Bento Gonçalves viveu uma tarde de apreensão no sábado. Depois de manter por duas horas 12 pessoas reféns, inclusive uma criança de dois anos, quatro assaltantes se entregaram sem deixar feridos graves. A ação, que se iniciou como um assalto a uma fruteira uma área nobre da cidade por volta das 12h30min, transformou-se em uma exposição pública de violência.
Transmitida ao vivo por rádios locais, a negociação entre bandidos e polícia atraiu centenas de pessoas à Travessa Bagé, no bairro Cidade Alta, só aumentando a comoção. A Brigada Militar (BM) teve trabalho para controlar a multidão que tentou linchar os assaltantes enquanto eles eram presos. Uma das criminosas se passou por refém libertada para tentar escapar, mas foi contida por populares.
No início da tarde de sábado, o vigilante e diversos funcionários do Mercadão da Fruta, no Centro, haviam saído para almoçar e apenas alguns clientes e cinco funcionários estavam na fruteira quando dois casais chegaram anunciando o assalto pouco depois das 12h30min. Armados com dois revólveres, os bandidos renderam funcionários.
Após recolher o dinheiro, Renato Mello de Oliveira, 25 anos, Airton Teodoro Rodrigues, 39 anos, Suzamar Espinel Oliveira, 20 anos, e Aline da Silva, 19 anos, pretendiam fugir quando a BM cercou o lugar após receber uma ligação informando sobre o assalto.
Os bandidos perceberam que não havia outra saída do prédio. Então, obrigaram os reféns a ficar na entrada do mercado sob a mira de dois revólveres apontados pelos dois homens e duas facas empunhadas pelas duas mulheres.
Moradores tentaram linchar bandidos
A negociação com a BM foi tensa. Primeiro, os quatro assaltantes queriam um carro para fugir. Nesse momento, o dono da fruteira foi libertado para que ele pegasse o seu carro para ser usado na fuga. Nervoso, ele saiu do local sem as chaves. Demonstrando frieza, em diversos momentos os bandidos ameaçaram matar os reféns.
– Um dos homens mandou um dos clientes se ajoelhar e atirou, mas errou. Eu me apavorei, achei que ele o tinha matado e achei que eu ia ser o próximo. Um deles começou a me dar socos. Eles começaram a falar que iam rolar cabeças – conta um funcionário mantido como refém, que pediu para não ser identificado.
Entre as vítimas estavam a auxiliar de estofaria Kelly de Souza, 23 anos, o marido dela, o prototipista Márcio Alves da Silva, 25 anos, e a filha do casal, Nicole Alves da Silva, dois anos e três meses. Quando a família foi tomada como refém, Nicole, nos braços do pai, chorava muito.
– Quando ela chorou, uma das mulheres falou: “estoura logo a cabeça dessa menina” – conta Kelly.
Durante as negociações, a polícia tentava fazer com que a pequena Nicole fosse libertada primeiro, enquanto os bandidos faziam questão de mantê-la como escudo.
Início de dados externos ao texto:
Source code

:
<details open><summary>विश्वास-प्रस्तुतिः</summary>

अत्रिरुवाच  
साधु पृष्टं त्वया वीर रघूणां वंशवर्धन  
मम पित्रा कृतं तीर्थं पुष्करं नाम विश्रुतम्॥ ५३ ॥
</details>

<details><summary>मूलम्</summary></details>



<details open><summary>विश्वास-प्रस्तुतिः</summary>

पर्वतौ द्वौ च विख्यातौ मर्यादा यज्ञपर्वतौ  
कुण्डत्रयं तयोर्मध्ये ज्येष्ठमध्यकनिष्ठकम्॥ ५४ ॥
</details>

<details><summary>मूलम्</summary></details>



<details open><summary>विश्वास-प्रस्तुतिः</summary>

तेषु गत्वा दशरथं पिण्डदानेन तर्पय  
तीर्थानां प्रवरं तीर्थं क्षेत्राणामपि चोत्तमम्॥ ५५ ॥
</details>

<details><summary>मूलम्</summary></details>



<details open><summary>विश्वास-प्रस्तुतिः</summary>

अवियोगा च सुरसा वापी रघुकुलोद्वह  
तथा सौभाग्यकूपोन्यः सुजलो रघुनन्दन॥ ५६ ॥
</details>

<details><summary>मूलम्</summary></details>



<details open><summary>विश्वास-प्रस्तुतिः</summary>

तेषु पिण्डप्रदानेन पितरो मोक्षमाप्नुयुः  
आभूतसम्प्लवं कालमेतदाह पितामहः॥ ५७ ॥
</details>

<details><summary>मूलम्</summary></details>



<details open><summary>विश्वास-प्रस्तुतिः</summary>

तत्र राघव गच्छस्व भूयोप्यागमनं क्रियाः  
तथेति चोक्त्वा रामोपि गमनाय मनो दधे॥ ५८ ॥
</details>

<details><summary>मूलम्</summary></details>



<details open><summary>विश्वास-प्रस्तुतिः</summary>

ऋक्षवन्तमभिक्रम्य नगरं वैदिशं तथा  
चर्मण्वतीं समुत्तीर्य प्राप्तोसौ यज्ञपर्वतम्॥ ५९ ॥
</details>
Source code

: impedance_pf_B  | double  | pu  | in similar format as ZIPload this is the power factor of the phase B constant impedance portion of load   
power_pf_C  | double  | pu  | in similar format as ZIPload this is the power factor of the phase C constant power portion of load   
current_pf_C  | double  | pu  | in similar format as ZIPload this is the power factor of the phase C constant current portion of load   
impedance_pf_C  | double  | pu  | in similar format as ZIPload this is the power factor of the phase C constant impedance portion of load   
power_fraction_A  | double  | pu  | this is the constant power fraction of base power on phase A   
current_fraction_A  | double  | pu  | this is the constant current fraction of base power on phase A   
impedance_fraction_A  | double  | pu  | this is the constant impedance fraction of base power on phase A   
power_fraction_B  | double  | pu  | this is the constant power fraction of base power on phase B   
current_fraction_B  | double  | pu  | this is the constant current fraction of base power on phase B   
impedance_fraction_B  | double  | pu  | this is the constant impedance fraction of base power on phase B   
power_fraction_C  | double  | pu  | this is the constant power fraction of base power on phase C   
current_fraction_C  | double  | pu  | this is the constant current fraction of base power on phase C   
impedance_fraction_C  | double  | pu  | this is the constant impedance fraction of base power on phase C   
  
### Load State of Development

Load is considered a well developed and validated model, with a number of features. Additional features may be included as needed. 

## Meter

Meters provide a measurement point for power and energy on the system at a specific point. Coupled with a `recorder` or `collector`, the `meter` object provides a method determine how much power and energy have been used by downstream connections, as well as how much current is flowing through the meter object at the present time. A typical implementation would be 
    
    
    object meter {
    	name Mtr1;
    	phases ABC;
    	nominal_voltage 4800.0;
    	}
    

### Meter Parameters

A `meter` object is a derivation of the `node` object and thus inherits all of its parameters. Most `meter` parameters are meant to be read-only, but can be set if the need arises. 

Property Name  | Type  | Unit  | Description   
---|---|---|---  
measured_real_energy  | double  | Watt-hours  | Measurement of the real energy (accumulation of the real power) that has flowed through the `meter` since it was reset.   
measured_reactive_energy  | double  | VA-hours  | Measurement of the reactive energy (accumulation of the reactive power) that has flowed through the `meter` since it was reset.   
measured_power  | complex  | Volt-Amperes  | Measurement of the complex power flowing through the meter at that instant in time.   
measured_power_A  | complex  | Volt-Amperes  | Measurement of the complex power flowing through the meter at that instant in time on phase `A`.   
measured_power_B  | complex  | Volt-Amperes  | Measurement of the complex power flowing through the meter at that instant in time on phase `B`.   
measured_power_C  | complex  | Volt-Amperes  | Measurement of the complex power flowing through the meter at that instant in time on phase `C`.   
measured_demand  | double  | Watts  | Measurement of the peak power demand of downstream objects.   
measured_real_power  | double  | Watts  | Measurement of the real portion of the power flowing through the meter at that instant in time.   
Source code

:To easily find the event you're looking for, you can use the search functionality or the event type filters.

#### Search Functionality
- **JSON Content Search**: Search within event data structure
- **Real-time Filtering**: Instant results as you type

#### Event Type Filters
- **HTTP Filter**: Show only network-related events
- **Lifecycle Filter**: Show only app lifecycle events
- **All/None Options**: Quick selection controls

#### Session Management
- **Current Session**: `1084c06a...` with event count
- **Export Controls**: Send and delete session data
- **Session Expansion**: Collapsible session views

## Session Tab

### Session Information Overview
As negociações só avançaram quando duas exigências dos assaltantes foram atendidas: a presença da imprensa e do advogado Carlos Alberto Sandoval. Na hora de libertar os primeiros reféns, os assaltantes combinaram que Kelly sairia, sem a filha, junto com Aline, uma das ladras que se passaria por refém libertada. O dinheiro recolhido no assalto, cerca de R$ 6 mil segundo a BM, foi colocado na bolsa de Kelly
.As duas foram levadas para uma ambulância dos bombeiros. Nesse momento, o dono da fruteira teria reconhecido a assaltante na ambulância e avisado. Aline saiu correndo pela rua, mas foi detida. Dezenas de populares deram tapas e chutes na assaltante.
Cinco reféns, entre eles, Márcio e a filha, foram mantidos até por volta das 14h30min, quando os bandidos resolveram se entregar com o intermédio do advogado deles. Assim que os bandidos forem levados para as viaturas, a população avançou contra os carros, na tentativa de linchá-los.
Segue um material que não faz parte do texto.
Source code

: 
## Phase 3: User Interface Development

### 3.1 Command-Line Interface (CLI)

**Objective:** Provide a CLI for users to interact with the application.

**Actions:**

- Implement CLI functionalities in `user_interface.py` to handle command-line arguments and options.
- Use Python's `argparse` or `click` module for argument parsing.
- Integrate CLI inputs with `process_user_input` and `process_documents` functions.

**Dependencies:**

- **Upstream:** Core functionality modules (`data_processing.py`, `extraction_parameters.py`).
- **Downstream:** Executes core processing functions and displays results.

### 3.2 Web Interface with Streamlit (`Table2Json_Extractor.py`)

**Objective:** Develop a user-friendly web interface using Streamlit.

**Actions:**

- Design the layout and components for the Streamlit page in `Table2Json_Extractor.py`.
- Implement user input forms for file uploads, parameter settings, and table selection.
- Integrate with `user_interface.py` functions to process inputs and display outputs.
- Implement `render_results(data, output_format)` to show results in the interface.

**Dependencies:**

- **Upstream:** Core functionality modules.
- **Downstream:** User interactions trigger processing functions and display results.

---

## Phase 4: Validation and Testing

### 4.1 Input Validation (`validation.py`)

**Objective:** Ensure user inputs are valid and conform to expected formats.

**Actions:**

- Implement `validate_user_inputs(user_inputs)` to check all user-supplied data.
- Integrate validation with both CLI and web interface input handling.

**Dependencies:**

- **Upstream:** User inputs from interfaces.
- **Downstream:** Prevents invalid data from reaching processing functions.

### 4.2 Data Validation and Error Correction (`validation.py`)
Como Kelly havia saído junto com uma das assaltantes e tinha muito dinheiro na bolsa, ela e o marido foram levados para a delegacia algemados, com a filha. Após prestar depoimento, eles foram liberados.
A BM diz que o casal foi algemado como medida preventiva.
– Chegou um momento em que não se sabia mais quem era quem – disse o capitão José Paulo Marino.